Prehospital Emergency Care | 2018
Curtis Davenport; Christian Martin-Gill; Henry E. Wang; James Mayrose; Jestin N. Carlson
Abstract Introduction: Airway device placement and maintenance are of utmost importance when managing critically ill patients. The best method to secure airway devices is currently unknown. Study Objective: We sought to determine the force required to dislodge 4 types of airways with and without airway securing devices. Methods: We performed a prospective study using 4 commonly used airway devices (endotracheal tube [ETT], laryngeal mask airway [LMA], King laryngeal tube [King], and iGel) performed on 5 different mannequin models. All devices were removed twice per mannequin in random order, once unsecured and once secured as per manufacturers’ recommendations; Thomas Tube Holder (Laerdal, Stavanger, Norway) for ETT, LMA, and King; custom tube holder for iGel. A digital force measuring device was attached to the exposed end of the airway device and gradually pulled vertically and perpendicular to the mannequin until the tube had been dislodged, defined as at least 4 cm of movement. Dislodgement force was reported as the maximum force recorded during dislodgement.

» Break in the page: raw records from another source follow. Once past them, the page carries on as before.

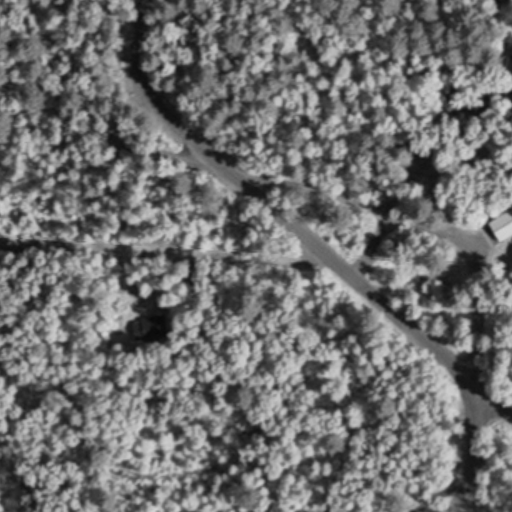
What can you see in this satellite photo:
road: (151, 90)
road: (106, 131)
road: (395, 312)
building: (153, 327)
road: (492, 399)
road: (438, 495)
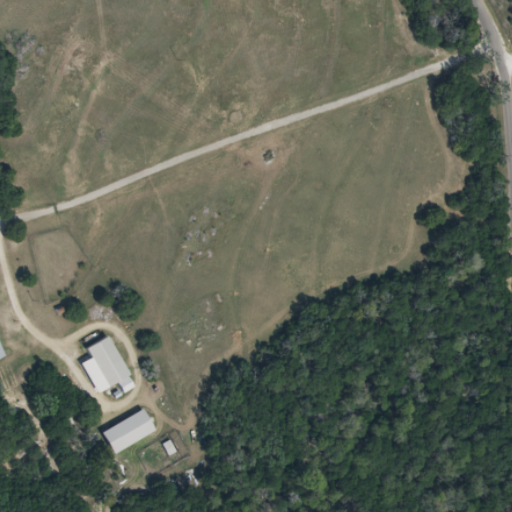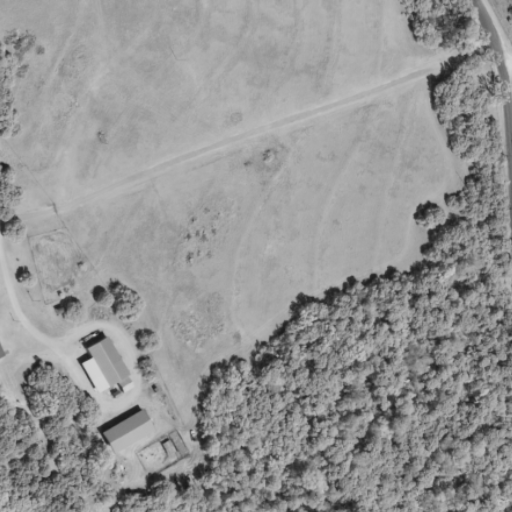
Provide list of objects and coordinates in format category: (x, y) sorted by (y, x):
road: (509, 74)
road: (506, 86)
road: (247, 128)
road: (18, 307)
building: (1, 352)
building: (109, 364)
building: (130, 433)
road: (261, 478)
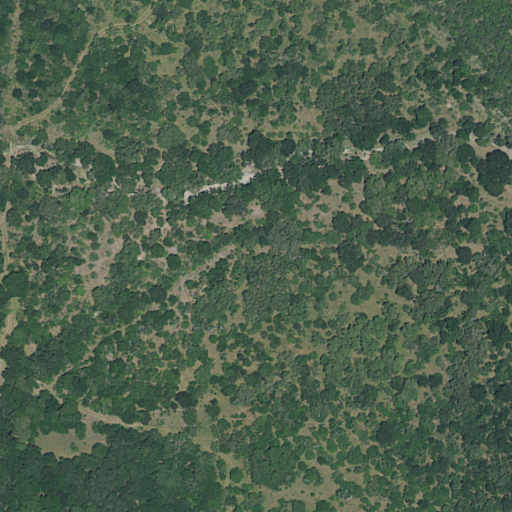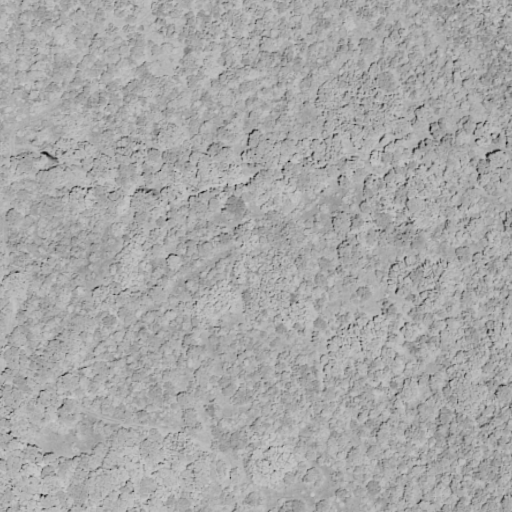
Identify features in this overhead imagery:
road: (135, 439)
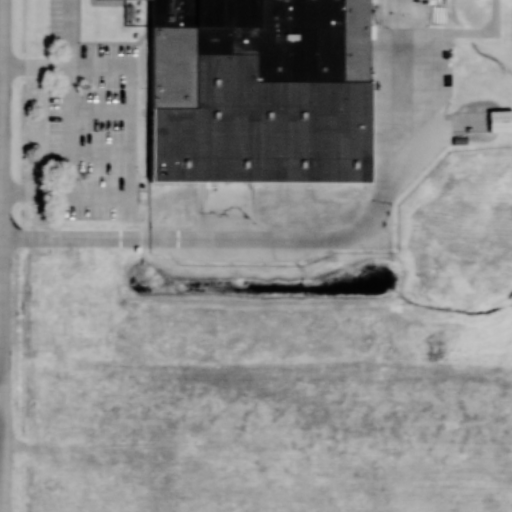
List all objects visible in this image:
building: (250, 63)
road: (37, 69)
building: (499, 120)
road: (72, 132)
road: (0, 187)
road: (300, 239)
road: (2, 255)
road: (0, 390)
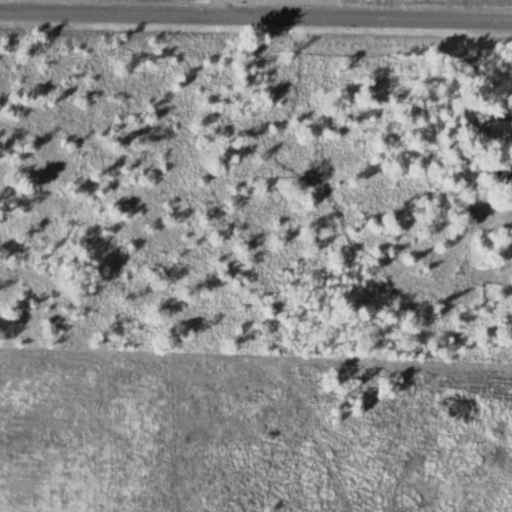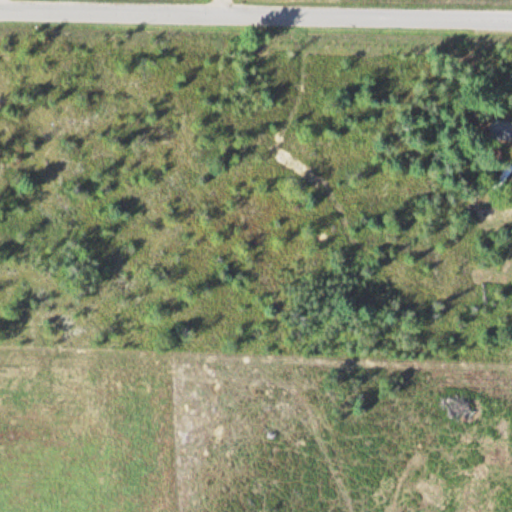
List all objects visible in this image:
road: (256, 19)
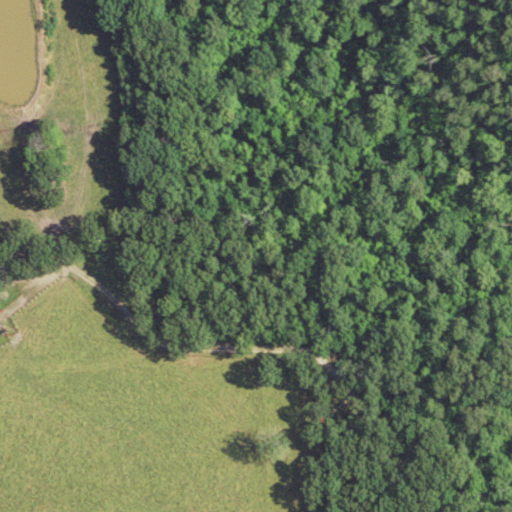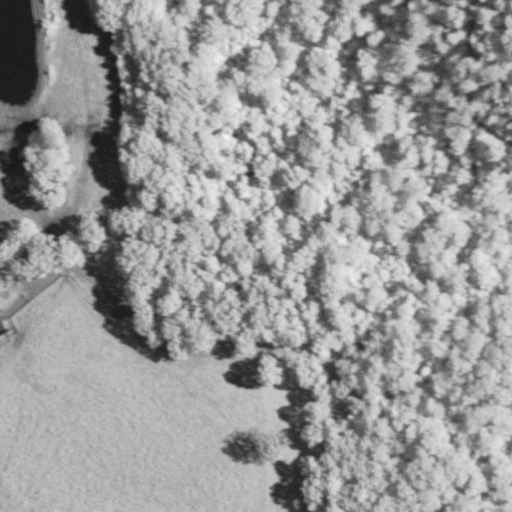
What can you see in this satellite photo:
building: (1, 313)
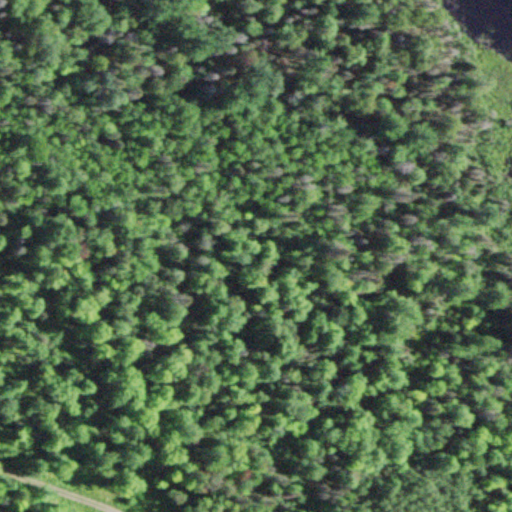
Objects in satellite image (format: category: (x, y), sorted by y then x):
river: (492, 36)
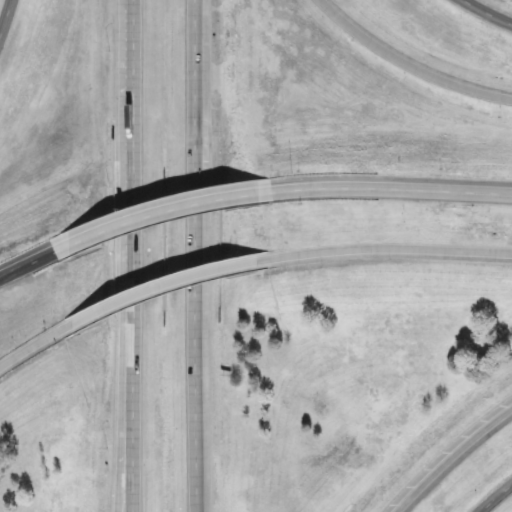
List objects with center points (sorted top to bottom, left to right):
road: (4, 12)
road: (486, 12)
road: (408, 64)
road: (131, 170)
road: (391, 190)
road: (165, 210)
road: (388, 249)
road: (193, 256)
road: (32, 262)
road: (164, 284)
road: (130, 426)
road: (453, 458)
road: (86, 474)
road: (495, 497)
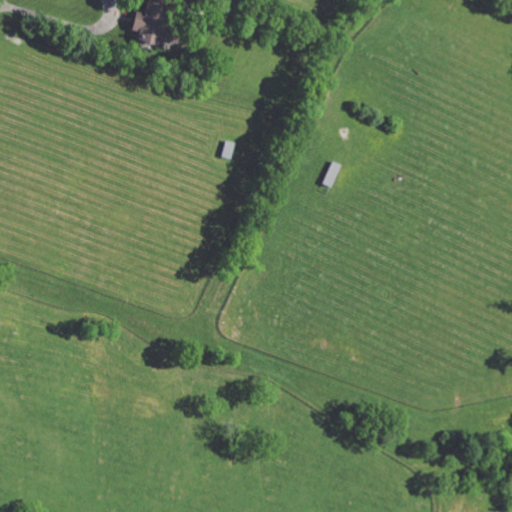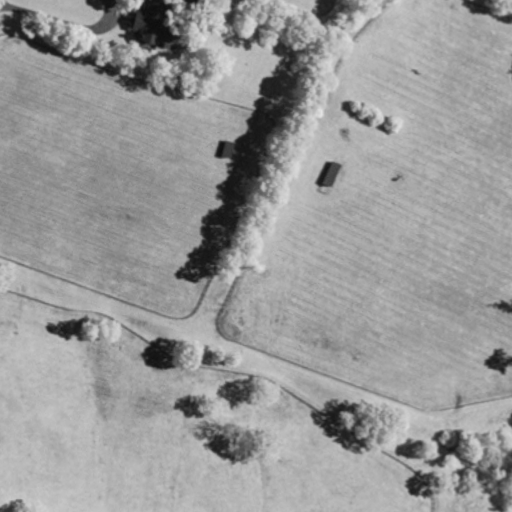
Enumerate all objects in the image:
building: (145, 21)
road: (65, 23)
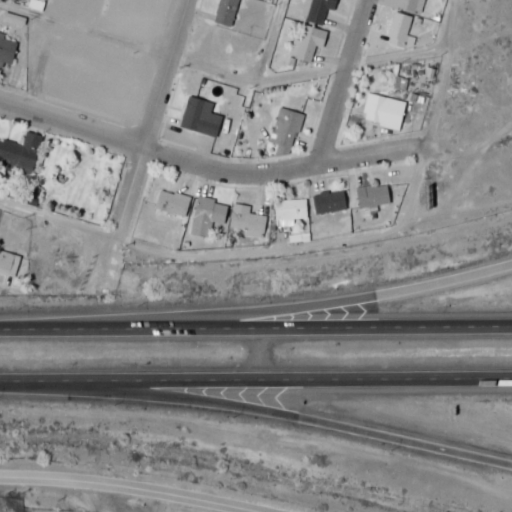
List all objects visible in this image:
building: (35, 4)
building: (405, 5)
building: (316, 9)
building: (225, 12)
building: (14, 18)
road: (84, 29)
building: (400, 30)
building: (307, 43)
building: (6, 50)
road: (342, 81)
building: (383, 110)
building: (200, 116)
road: (149, 119)
road: (70, 126)
building: (285, 130)
building: (20, 152)
road: (279, 167)
building: (29, 195)
building: (373, 195)
building: (329, 201)
building: (172, 202)
building: (289, 211)
building: (207, 215)
building: (247, 220)
road: (312, 244)
building: (8, 262)
road: (335, 301)
road: (256, 323)
road: (256, 376)
road: (258, 409)
road: (142, 484)
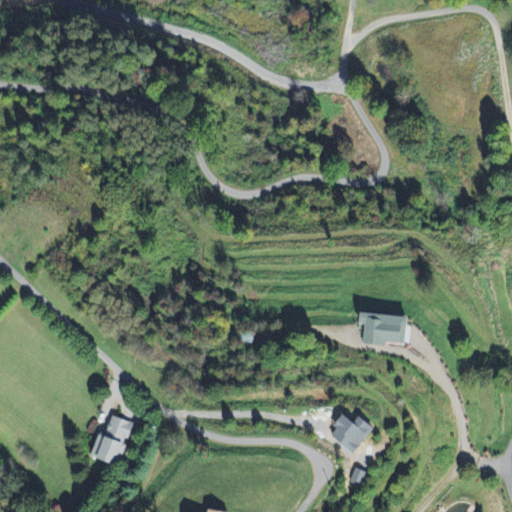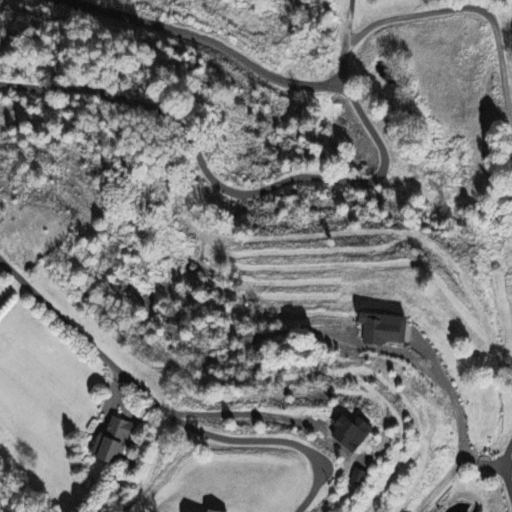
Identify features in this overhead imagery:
road: (432, 11)
road: (349, 21)
road: (213, 38)
road: (506, 86)
road: (243, 191)
building: (390, 330)
road: (453, 396)
road: (136, 410)
building: (113, 441)
road: (486, 462)
road: (506, 467)
road: (315, 488)
building: (215, 511)
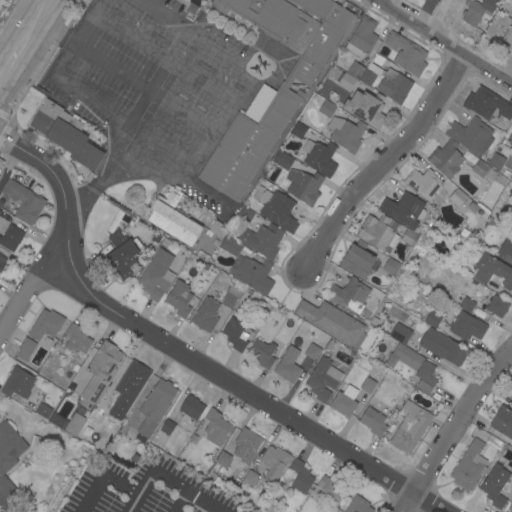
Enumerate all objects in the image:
road: (32, 1)
building: (474, 10)
building: (472, 12)
road: (20, 22)
building: (296, 30)
building: (361, 36)
building: (507, 36)
building: (361, 38)
building: (507, 38)
road: (445, 43)
road: (4, 49)
road: (35, 52)
building: (404, 53)
building: (407, 53)
road: (163, 56)
building: (345, 80)
building: (382, 80)
road: (153, 83)
building: (272, 84)
road: (144, 86)
building: (393, 86)
building: (487, 103)
building: (486, 104)
building: (325, 108)
building: (326, 108)
building: (363, 108)
building: (366, 108)
road: (226, 112)
building: (298, 130)
building: (344, 132)
building: (63, 133)
building: (345, 133)
building: (66, 134)
building: (470, 135)
building: (509, 138)
building: (510, 138)
building: (247, 142)
building: (459, 145)
building: (318, 157)
building: (319, 157)
building: (281, 159)
building: (282, 160)
building: (444, 160)
building: (496, 161)
road: (383, 162)
building: (1, 163)
building: (1, 164)
building: (487, 164)
building: (480, 168)
road: (105, 172)
building: (507, 174)
building: (422, 182)
building: (423, 183)
building: (302, 185)
building: (304, 186)
building: (509, 191)
building: (456, 197)
building: (457, 197)
building: (22, 200)
building: (23, 201)
building: (468, 204)
building: (276, 208)
building: (401, 208)
building: (276, 209)
building: (404, 209)
building: (0, 211)
building: (245, 215)
building: (173, 218)
building: (172, 219)
building: (476, 225)
building: (218, 229)
building: (376, 232)
building: (383, 233)
building: (10, 237)
building: (11, 237)
building: (261, 239)
building: (262, 240)
building: (229, 245)
building: (230, 245)
building: (506, 249)
building: (122, 254)
building: (122, 258)
building: (357, 259)
building: (2, 261)
building: (356, 261)
building: (2, 262)
building: (390, 265)
building: (390, 266)
building: (491, 270)
building: (492, 270)
building: (155, 274)
building: (156, 274)
building: (253, 274)
building: (254, 274)
road: (29, 287)
building: (348, 294)
building: (348, 295)
building: (230, 296)
building: (178, 298)
building: (179, 298)
building: (466, 304)
building: (467, 304)
building: (496, 306)
building: (497, 306)
building: (205, 314)
building: (206, 314)
building: (431, 318)
building: (432, 319)
building: (330, 321)
building: (331, 322)
building: (45, 324)
building: (466, 326)
building: (466, 326)
building: (39, 332)
building: (397, 332)
building: (399, 332)
building: (234, 333)
building: (235, 334)
building: (76, 339)
building: (77, 339)
building: (27, 346)
building: (442, 346)
building: (443, 346)
building: (311, 351)
building: (312, 351)
building: (260, 352)
road: (184, 353)
building: (262, 353)
building: (403, 356)
building: (287, 364)
building: (288, 365)
building: (414, 365)
building: (99, 372)
building: (98, 373)
building: (424, 377)
building: (321, 379)
building: (323, 379)
building: (17, 382)
building: (17, 383)
building: (366, 385)
building: (367, 385)
building: (129, 387)
building: (127, 389)
building: (343, 400)
building: (344, 401)
building: (154, 406)
building: (155, 406)
building: (190, 406)
building: (191, 407)
building: (41, 410)
building: (43, 410)
building: (372, 420)
building: (373, 421)
building: (67, 422)
building: (503, 422)
building: (501, 423)
building: (73, 424)
building: (216, 424)
building: (167, 427)
building: (215, 427)
road: (488, 427)
road: (453, 428)
building: (409, 430)
building: (410, 430)
building: (40, 444)
building: (246, 444)
building: (245, 445)
building: (222, 458)
building: (8, 459)
building: (8, 460)
building: (224, 463)
building: (272, 463)
building: (273, 463)
building: (467, 465)
building: (469, 465)
building: (299, 476)
building: (300, 476)
building: (250, 478)
building: (493, 484)
building: (494, 488)
building: (328, 491)
building: (328, 491)
road: (132, 492)
road: (196, 496)
road: (133, 501)
building: (357, 505)
building: (358, 505)
building: (509, 507)
building: (510, 508)
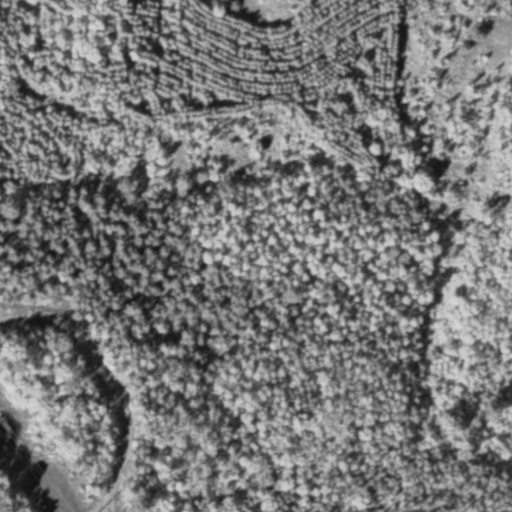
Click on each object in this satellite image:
road: (109, 381)
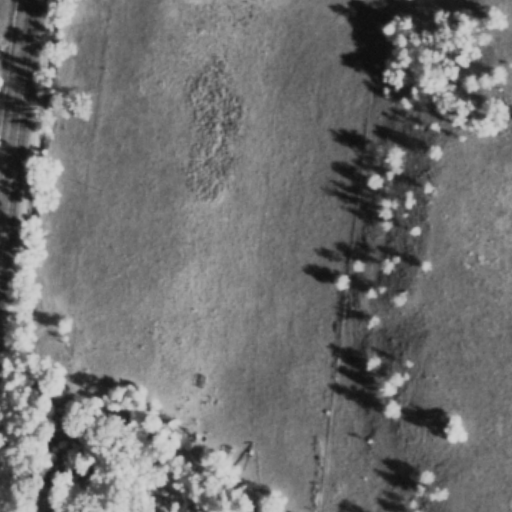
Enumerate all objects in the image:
road: (18, 143)
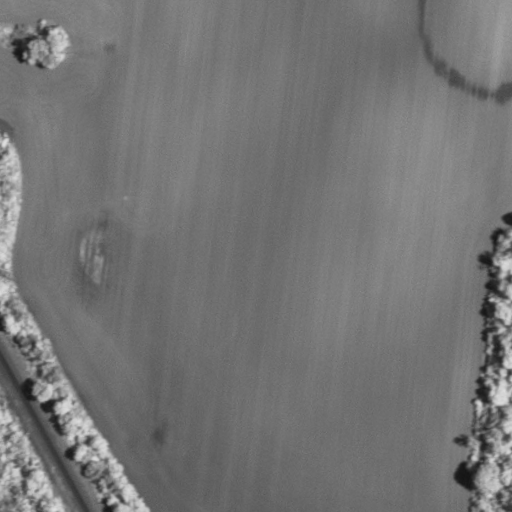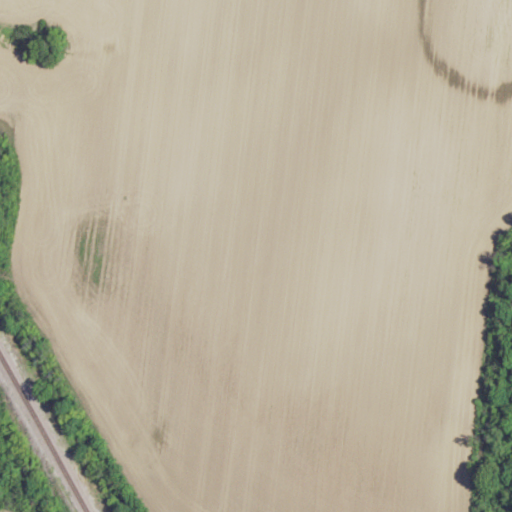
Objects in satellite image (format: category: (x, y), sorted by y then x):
railway: (37, 440)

We compared the relative difference in the secured and unsecured force for each device and between devices using a random-effects regression model accounting for variability in the manikins. Results: The median dislodgment forces (interquartile range [IQR]) in pounds for each secured device were: ETT 13.3 (11.6, 14.1), LMA 16.6 (13.9, 18.3), King 21.7 (16.9, 25.1), and iGel 8 (6.8, 8.3). The median dislodgement forces for each unsecured device were: ETT 4.5 (4.3, 5), LMA 8.4 (6.8, 10.7), King 10.6 (8.2, 11.5), and iGel 3.9 (3.2, 4.2). The relative difference in dislodgement forces (95% confidence intervals) were higher for each device when secured: ETT 8.6 (6.2 to 11), LMA 8.8 (4.6 to 13), King 12.1 (7.2 to 16.6), iGel 4 (1.1 to 6.9). When compared to secured ETT, the King required greater dislodgement force (relative difference 8.6 [4.5–12.7]). The secured iGel required less force than the secured ETT (relative difference −4.8 [−8.9 to −0.8]). Conclusion: Compared with a secured device, an unsecured airway device requires only half the force to cause airway dislodgement. The secured King had the highest dislodgement force relative to the other studied devices.